_Supplied passage_
There is this thing people speak of called sleep. Apparently it is when a body places itself in a safe space and goes into a dormant state to re-energize itself. It sounds wonderful. There seems to be a conspiracy here to keep me from enjoying that thing called sleep. And, like most conspiracies, all parties involved have a role to play in making it happen - or not happen - as the case may be.
Last night, for example, I was exhausted from helping hubby clean out the garage. I missed the chance to do it ten years ago when I was actually capable of doing more than loading/unloading the dishwasher. Yesterday, I had to sit in a chair and basically direct him as to what could be saved and what could be tossed. I felt like Caesar doing the thumbs up/thumbs down routine.
I was doing okay tossing 35 year old sippy cups and even sorting through my father's stuff from the nursing home. I was fine until he handed me a basket filled with Poco's brushes. I made the mistake of smelling one (I know, who does that?) and it still had the scent of the stuff (Cowboy Magic) I used to detangle her mane. Plus, it was filled with her hair. I lost it.
For a guy who claimed he wasn't crazy about horses he was sure devoted to this one. And she loved him back. |
Poor Andy didn't know what to do. I told him to just let me cry it out. He did, but I could hear him mumbling that he should have known this would happen. I felt like my heart was going to burst. I'm sure any neighbors within earshot were wondering what the heck was going on in the Matchett's garage.
When I finally pulled myself together, I tossed the brushes, my gloves and work boots. I kept a lead and some pictures. For some reason, I cannot toss pictures. Anyway, the whole thing wore me out emotionally. Andy did all the physical work, poor guy. I find emotional "work" harder.
Which is why, at bedtime, I was in that bed as fast as possible. Now, we leave a small lamp lit, which the last person to bed turns off. I was already asleep when Andy came to bed and forgot to turn off the light. At some point, Rooney joined us in bed. I vaguely remember thinking I was paralyzed because I couldn't feel my legs. When I sat up, at least I could see the problem because the room was bright as day. There, draped across my legs was good old Rooney. I think it was a ploy to get me out of the bed so she could have it and her Dad all to herself. It worked. I left.

_Action item A_
In the post about sleep, why was the narrator in bed as fast as possible at bedtime? Answer in one to three sentences.
_Action item B_
In the post about sleep, what product did the narrator use to detangle Poco's mane?
_Action item C_
Can you carry on the post about sleep, starting right after its final sentence?

_Data_
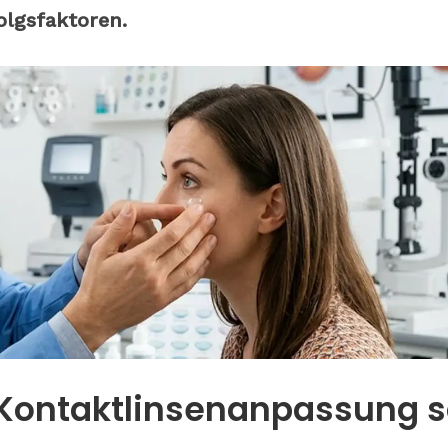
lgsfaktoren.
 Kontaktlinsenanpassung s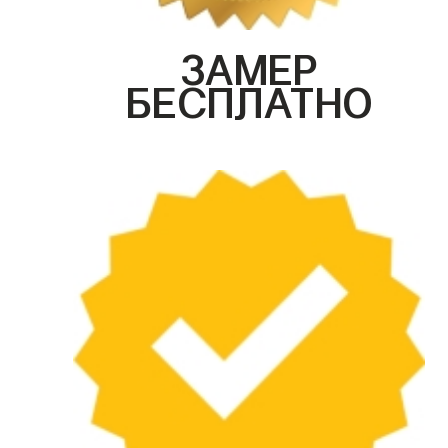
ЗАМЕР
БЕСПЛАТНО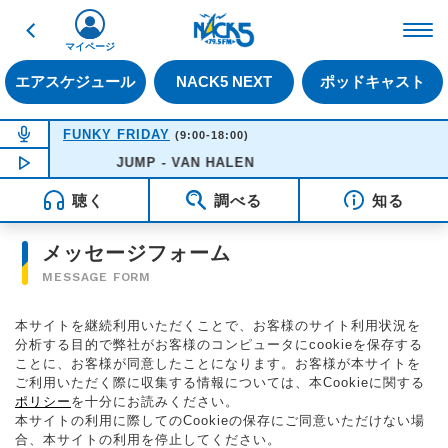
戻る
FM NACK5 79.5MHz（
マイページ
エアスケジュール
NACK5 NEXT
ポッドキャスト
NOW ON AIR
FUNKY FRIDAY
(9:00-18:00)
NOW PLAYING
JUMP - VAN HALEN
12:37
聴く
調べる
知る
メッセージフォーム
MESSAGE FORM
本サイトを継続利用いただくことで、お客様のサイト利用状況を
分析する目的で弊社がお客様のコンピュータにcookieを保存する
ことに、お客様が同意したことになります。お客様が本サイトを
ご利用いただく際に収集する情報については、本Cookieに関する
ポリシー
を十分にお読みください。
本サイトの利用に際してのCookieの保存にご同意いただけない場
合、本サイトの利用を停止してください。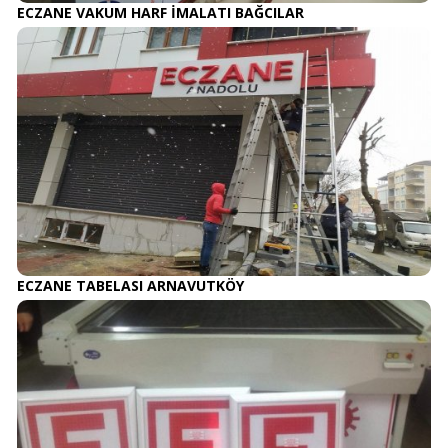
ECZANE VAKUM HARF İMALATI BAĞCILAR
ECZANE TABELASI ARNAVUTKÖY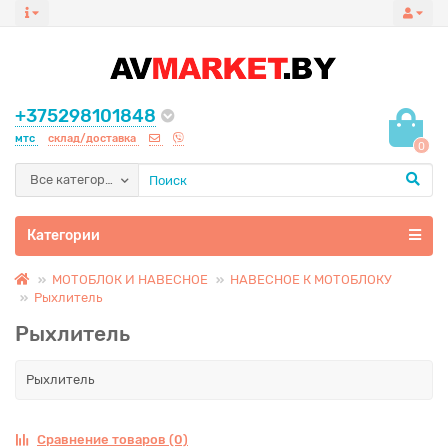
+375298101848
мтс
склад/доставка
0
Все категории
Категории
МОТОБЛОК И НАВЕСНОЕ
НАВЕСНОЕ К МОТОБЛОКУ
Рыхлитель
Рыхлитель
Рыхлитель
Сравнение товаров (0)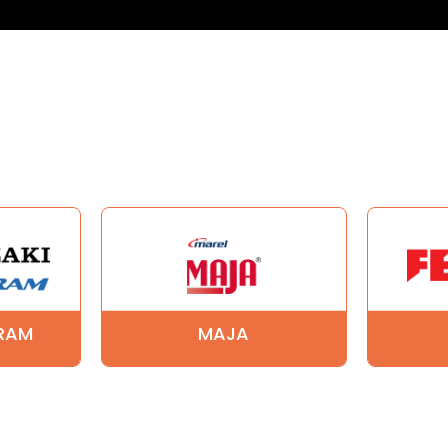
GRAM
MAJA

...

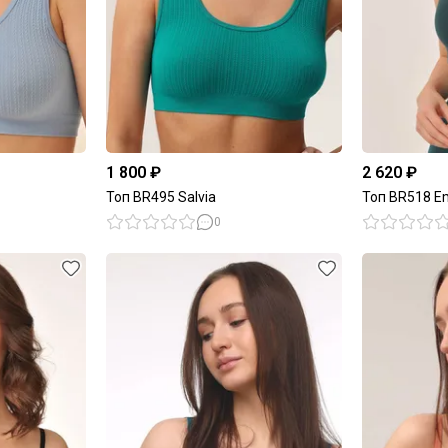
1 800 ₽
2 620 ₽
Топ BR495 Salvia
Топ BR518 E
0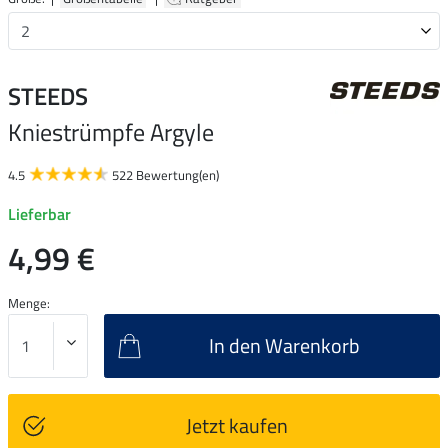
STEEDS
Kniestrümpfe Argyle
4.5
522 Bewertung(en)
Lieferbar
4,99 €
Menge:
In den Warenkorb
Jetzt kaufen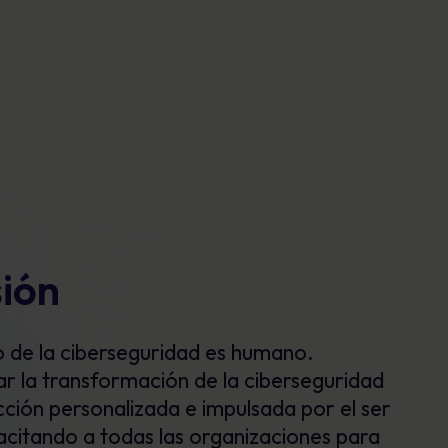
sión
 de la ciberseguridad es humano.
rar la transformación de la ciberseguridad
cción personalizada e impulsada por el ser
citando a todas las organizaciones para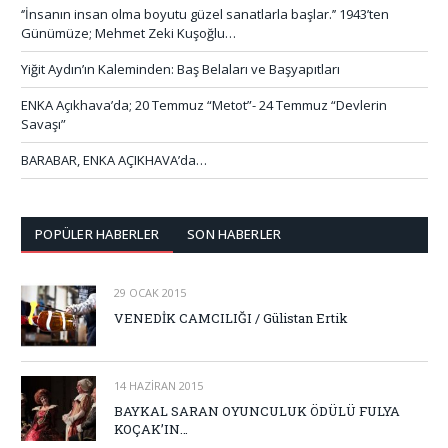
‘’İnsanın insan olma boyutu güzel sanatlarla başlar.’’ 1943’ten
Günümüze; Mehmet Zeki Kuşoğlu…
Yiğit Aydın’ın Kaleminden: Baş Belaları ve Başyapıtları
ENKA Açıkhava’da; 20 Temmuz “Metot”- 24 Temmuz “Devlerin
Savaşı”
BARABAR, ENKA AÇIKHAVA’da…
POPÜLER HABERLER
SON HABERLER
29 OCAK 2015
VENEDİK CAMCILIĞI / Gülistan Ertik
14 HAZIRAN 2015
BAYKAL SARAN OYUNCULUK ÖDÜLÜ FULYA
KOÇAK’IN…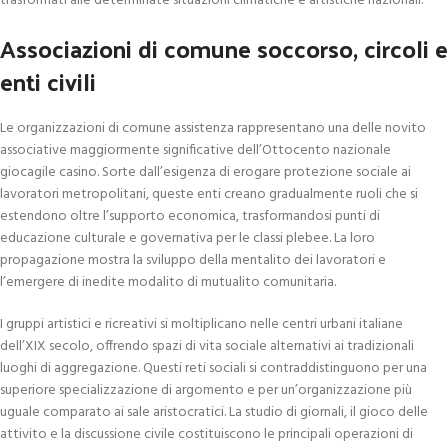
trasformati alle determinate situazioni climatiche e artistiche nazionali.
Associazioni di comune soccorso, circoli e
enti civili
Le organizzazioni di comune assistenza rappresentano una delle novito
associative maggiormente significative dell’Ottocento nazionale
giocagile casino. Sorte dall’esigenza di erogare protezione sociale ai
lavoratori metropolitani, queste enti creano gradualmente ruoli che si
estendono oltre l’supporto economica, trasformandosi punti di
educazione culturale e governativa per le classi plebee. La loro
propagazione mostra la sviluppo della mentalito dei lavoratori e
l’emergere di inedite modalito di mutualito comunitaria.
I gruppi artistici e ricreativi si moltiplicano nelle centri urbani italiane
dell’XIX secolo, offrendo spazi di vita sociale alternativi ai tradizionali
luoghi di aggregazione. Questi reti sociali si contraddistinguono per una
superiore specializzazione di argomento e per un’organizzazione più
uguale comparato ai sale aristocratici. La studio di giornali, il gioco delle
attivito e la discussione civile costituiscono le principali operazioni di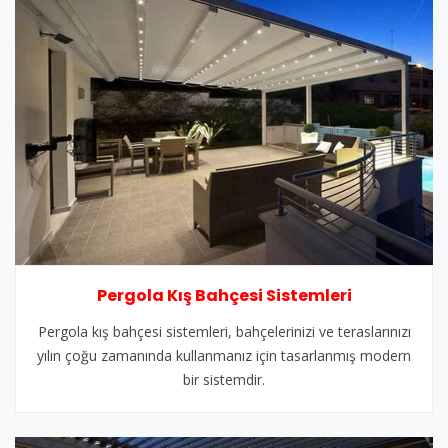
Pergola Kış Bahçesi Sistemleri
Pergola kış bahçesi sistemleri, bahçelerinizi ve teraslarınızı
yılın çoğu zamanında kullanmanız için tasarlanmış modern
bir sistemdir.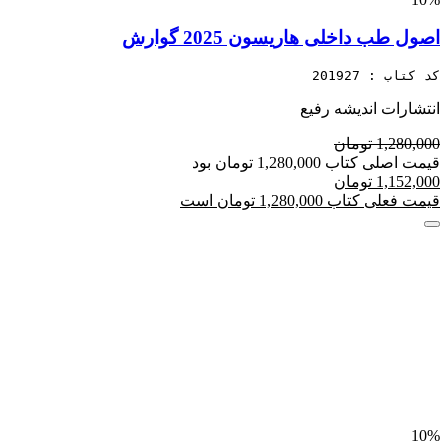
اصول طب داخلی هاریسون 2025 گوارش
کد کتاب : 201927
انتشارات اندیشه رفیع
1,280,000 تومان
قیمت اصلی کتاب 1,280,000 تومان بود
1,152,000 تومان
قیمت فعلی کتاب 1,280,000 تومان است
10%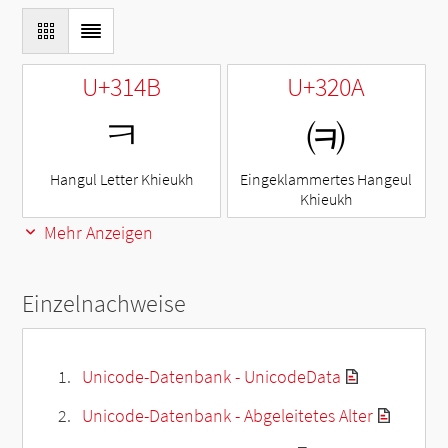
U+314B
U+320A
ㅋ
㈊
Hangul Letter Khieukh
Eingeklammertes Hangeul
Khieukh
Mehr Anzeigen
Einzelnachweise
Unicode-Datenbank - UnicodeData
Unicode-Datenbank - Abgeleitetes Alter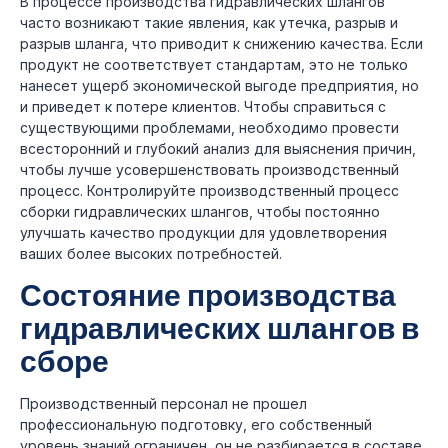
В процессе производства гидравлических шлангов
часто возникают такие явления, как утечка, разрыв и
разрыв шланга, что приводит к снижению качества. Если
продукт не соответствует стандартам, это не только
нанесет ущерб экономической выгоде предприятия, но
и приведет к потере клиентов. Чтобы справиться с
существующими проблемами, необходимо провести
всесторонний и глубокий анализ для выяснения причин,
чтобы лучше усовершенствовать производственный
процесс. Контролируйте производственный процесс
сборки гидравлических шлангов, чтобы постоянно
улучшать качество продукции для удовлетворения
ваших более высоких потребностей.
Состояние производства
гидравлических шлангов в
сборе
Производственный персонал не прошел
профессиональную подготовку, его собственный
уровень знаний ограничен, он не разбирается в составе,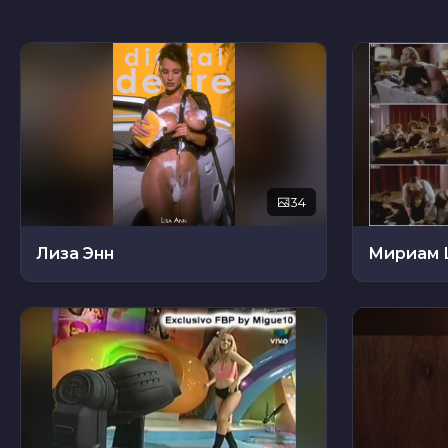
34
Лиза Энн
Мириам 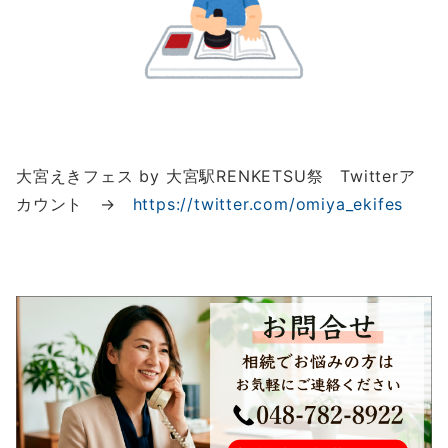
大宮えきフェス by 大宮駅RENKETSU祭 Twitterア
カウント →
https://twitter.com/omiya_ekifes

_Response area A_
Sorting through the garage had worn her out emotionally, especially after she smelled one of Poco's brushes and broke down crying. She finds emotional "work" harder than physical work.

_Response area B_
Cowboy Magic.

_Response area C_
I went into the front bedroom and found little Dash sound asleep on the bed. I asked him to make room - which he did. Now, I can't say he was a pest all night. More like a little kid who thinks it's great fun to have a sleepover. He wanted me to pet him, then he sat on my head for awhile. Then he wanted to have a chat. He moved up and down the bed all night. I guess I was sort of "sleeping" but I doubt it counts if you have one eye open the whole time. And, the arm that has been killing me (yes, I'm seeing a dr. about it) was put to use most of the night because Dash didn't want me to stop petting him.
Here's the deal - you wake me up - you're going to make it worth my while. |
I am weary now, but hey, it's all good. The dogs are sound asleep snoring, even though Rooney should have had a great night's sleep. The cats are on the prowl on the porch. Poor Dash was so proud of himself when he brought me a tiny frog. (I tried to remain calm even though I know those things secrete toxins!) He couldn't figure out though, why I washed his mouth out, after bringing me his treasure. I will keep this little destructo alive if it ends up killing me in the process...
PS - I almost forgot the best part! While I was trying to fall back to sleep, I started playing Soda Crush on my Kindle. Dash loved it! He sat back in the crook of my arm and "helped" me. He kept touching the screen and he loved it when everything went kaplooie! He's quite a funny little guy.